| PROMPT |
All lines in the data below carrying the string "differences" are to be located and copied.

[Saved data entries]
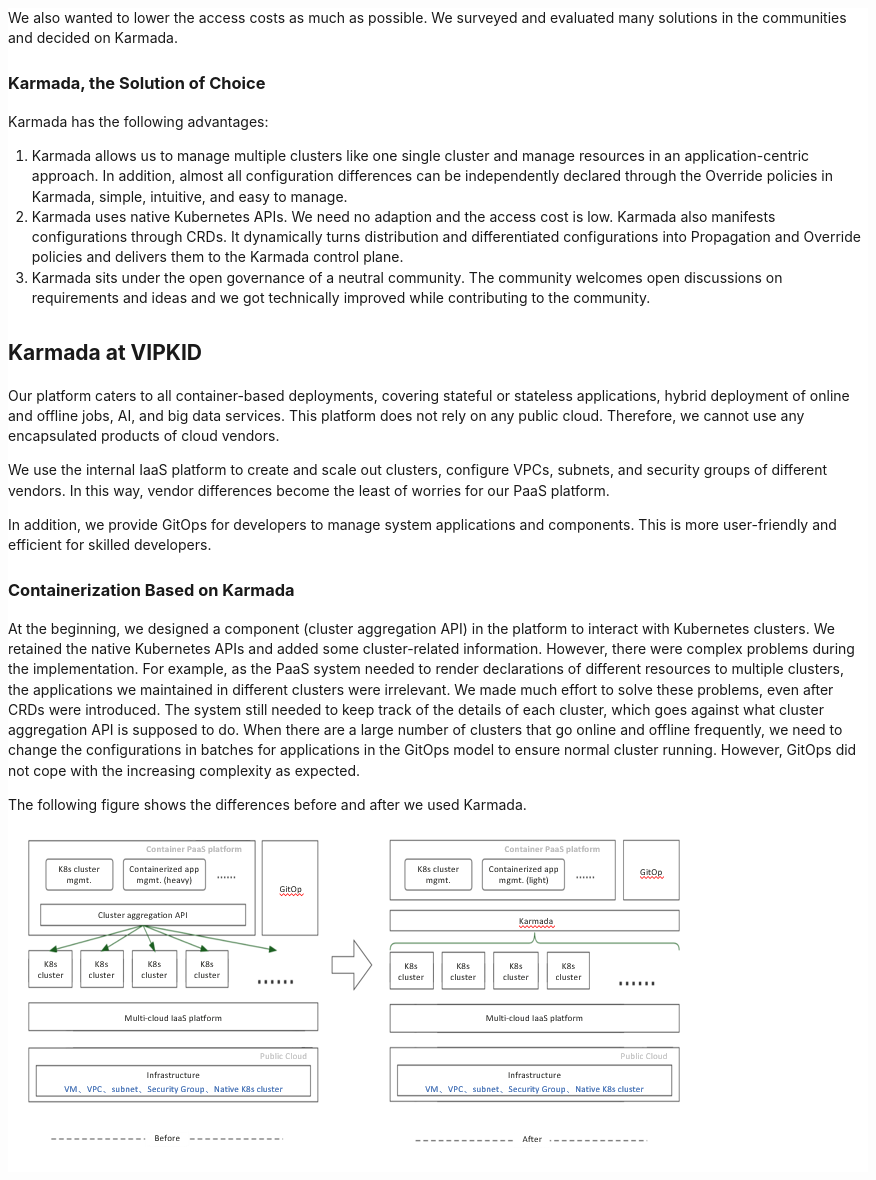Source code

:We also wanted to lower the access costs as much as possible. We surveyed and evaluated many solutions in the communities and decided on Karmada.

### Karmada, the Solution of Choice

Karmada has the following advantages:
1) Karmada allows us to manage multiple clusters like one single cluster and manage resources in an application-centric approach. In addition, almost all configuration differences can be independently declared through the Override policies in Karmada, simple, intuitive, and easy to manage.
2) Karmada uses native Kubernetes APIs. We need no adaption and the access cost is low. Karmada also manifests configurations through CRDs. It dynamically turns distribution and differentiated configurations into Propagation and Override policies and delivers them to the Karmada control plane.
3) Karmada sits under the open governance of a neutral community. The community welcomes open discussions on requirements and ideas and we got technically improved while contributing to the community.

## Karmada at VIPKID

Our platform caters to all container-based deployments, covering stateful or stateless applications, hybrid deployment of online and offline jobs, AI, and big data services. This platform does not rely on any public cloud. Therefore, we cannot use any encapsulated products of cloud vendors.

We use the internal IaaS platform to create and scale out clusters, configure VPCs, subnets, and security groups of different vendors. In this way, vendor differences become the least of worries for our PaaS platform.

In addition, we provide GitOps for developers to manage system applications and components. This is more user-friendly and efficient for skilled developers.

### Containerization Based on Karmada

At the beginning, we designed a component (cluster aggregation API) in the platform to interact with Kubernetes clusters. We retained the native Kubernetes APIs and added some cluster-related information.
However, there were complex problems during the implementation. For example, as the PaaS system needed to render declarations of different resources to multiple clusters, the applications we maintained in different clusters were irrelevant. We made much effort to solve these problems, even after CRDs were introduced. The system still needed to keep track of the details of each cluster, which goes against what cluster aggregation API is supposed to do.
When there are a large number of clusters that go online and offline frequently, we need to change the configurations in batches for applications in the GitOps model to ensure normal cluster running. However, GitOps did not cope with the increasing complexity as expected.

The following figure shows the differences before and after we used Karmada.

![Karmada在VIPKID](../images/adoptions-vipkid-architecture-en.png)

| RESULT OF THE EXERCISE |
1) Karmada allows us to manage multiple clusters like one single cluster and manage resources in an application-centric approach. In addition, almost all configuration differences can be independently declared through the Override policies in Karmada, simple, intuitive, and easy to manage.
We use the internal IaaS platform to create and scale out clusters, configure VPCs, subnets, and security groups of different vendors. In this way, vendor differences become the least of worries for our PaaS platform.
The following figure shows the differences before and after we used Karmada.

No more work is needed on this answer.